#### [KUTIPAN TEKS]
------------------------------------------------------------------------
Masyarakat Aceh, merujuk pada komentar netizen di dunia maya, menunjukkan keterbelahan akibat pendapat pro dan kontra merespon rencana revisi Qanun LKS.
Perdebatan mengenai apakah Qanun LKS perlu direvisi ulang mengemuka setelah jaringan layanan Bank Syariah Indonesia (BSI) mengalami gangguan akibat serangan hacker. Gangguan tersebut membuat masyarakat tidak dapat melakukan transaksi, khususnya pada sistem mobile banking.
Masyarakat Aceh menunjukkan kekesalannya kepada BSI melalui komentar-komentar di laman sosial media mereka, baik akun Facebook maupun akun komentar di Instagram.
Serangan siber yang dialami BSI praktis membuat kegiatan ekonomi harian masyarakat menjadi terkendala. Nasabah BSI tidak dapat melakukan penarikan uang tunai dan melakukan transfer bank selama beberapa hari.
Kekesalan terhadap gangguan layanan BSI membuat sebagian kalangan netizen meminta agar Qanun LKS segera dilakukan revisi, bank konvensional diminta agar dapat kembali beroperasi di Aceh.
Ketua DPRA Saiful Bahri atau yang akrab disapa Pon Yaya menyatakan bahwa DPRA akan segera melakukan revisi Qanun LKS. Diikuti oleh surat PJ Gubernur Ahmad Marzuki kepada Mendagri perihal revisi Qanun LKS.
Sebagian masyarakat menentang rencana revisi Qanun LKS yang bertujuan mendatangkan kembali bank konvensional ke Aceh. Penolakan disebabkan Aceh sebagai daerah yang menerapkan syariat Islam sudah seharusnya menolak sistem perbankan yang mengandung unsur riba.
Bagi Tgk. Irfan Siddiq, ulama muda asal Aceh Besar menilai rencana revisi Qanun nomor 11 tahun 2018 tentang Lembaga Keuangan Syariah oleh DPRA dan PJ Gubernur terkesan terburu-buru.
“Penerapan qanun yang bertujuan positif pada warna islam di Aceh ini, masih sangat muda, masih banyak hal yang harus dievaluasi tentang capaian dari pelaksanaan qanun tersebut,” terang Tgk. Irfan.
------------------------------------------------------------------------
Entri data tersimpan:

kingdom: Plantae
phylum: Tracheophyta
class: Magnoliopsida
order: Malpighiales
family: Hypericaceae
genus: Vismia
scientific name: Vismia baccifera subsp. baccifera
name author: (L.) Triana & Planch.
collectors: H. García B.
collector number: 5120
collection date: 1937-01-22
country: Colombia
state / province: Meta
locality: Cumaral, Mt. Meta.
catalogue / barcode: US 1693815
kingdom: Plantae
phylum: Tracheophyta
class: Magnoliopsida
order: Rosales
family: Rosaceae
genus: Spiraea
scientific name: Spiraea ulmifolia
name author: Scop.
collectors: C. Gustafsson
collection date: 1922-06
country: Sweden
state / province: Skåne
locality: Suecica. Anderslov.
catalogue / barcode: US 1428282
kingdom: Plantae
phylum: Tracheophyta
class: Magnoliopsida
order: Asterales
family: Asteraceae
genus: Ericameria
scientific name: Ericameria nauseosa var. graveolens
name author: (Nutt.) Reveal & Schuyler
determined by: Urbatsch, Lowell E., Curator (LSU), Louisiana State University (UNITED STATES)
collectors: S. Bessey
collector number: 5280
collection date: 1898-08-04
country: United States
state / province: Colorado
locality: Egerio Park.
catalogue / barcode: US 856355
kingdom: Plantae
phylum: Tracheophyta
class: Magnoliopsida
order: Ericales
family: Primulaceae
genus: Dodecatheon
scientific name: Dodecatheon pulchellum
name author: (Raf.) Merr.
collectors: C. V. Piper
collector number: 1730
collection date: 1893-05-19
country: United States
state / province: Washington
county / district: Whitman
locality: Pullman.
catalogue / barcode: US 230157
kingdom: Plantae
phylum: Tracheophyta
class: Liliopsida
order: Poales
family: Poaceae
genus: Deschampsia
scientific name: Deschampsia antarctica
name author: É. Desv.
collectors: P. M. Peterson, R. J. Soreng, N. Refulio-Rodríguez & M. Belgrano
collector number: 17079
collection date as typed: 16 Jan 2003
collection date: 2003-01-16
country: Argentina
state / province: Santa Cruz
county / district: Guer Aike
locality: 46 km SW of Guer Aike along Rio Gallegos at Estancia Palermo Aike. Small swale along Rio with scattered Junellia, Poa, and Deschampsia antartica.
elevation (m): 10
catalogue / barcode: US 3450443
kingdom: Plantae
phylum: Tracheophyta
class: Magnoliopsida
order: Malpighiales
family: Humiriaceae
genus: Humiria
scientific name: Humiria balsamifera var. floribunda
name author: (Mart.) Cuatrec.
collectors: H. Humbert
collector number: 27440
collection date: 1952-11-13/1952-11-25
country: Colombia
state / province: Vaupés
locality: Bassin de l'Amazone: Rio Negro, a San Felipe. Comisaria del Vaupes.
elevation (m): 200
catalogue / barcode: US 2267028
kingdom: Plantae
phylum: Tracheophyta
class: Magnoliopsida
------------------------------------------------------------------------
#### [TUGAS DAN LATIHAN]
A) Ringkaslah paragraf dalam kutipan tentang revisi Qanun LKS yang diawali "Perdebatan mengenai apakah Qanun LKS" menjadi satu kalimat yang lebih pendek tanpa membuang fakta utamanya.
B) Menurut kutipan tentang revisi Qanun LKS, apa sapaan akrab Ketua DPRA Saiful Bahri?
C) Tuliskan kembali bagian kutipan tentang revisi Qanun LKS dari "Ketua DPRA Saiful" sampai "Gubernur terkesan terburu-buru." tanpa mengubah satu kata pun.

#### [JAWABAN PER TUGAS]
A) Perdebatan soal perlunya revisi ulang Qanun LKS muncul setelah layanan BSI terganggu akibat serangan hacker, sehingga masyarakat tidak bisa bertransaksi, terutama lewat mobile banking.

B) Pon Yaya.

C)
Ketua DPRA Saiful Bahri atau yang akrab disapa Pon Yaya menyatakan bahwa DPRA akan segera melakukan revisi Qanun LKS. Diikuti oleh surat PJ Gubernur Ahmad Marzuki kepada Mendagri perihal revisi Qanun LKS.
Sebagian masyarakat menentang rencana revisi Qanun LKS yang bertujuan mendatangkan kembali bank konvensional ke Aceh. Penolakan disebabkan Aceh sebagai daerah yang menerapkan syariat Islam sudah seharusnya menolak sistem perbankan yang mengandung unsur riba.
Bagi Tgk. Irfan Siddiq, ulama muda asal Aceh Besar menilai rencana revisi Qanun nomor 11 tahun 2018 tentang Lembaga Keuangan Syariah oleh DPRA dan PJ Gubernur terkesan terburu-buru.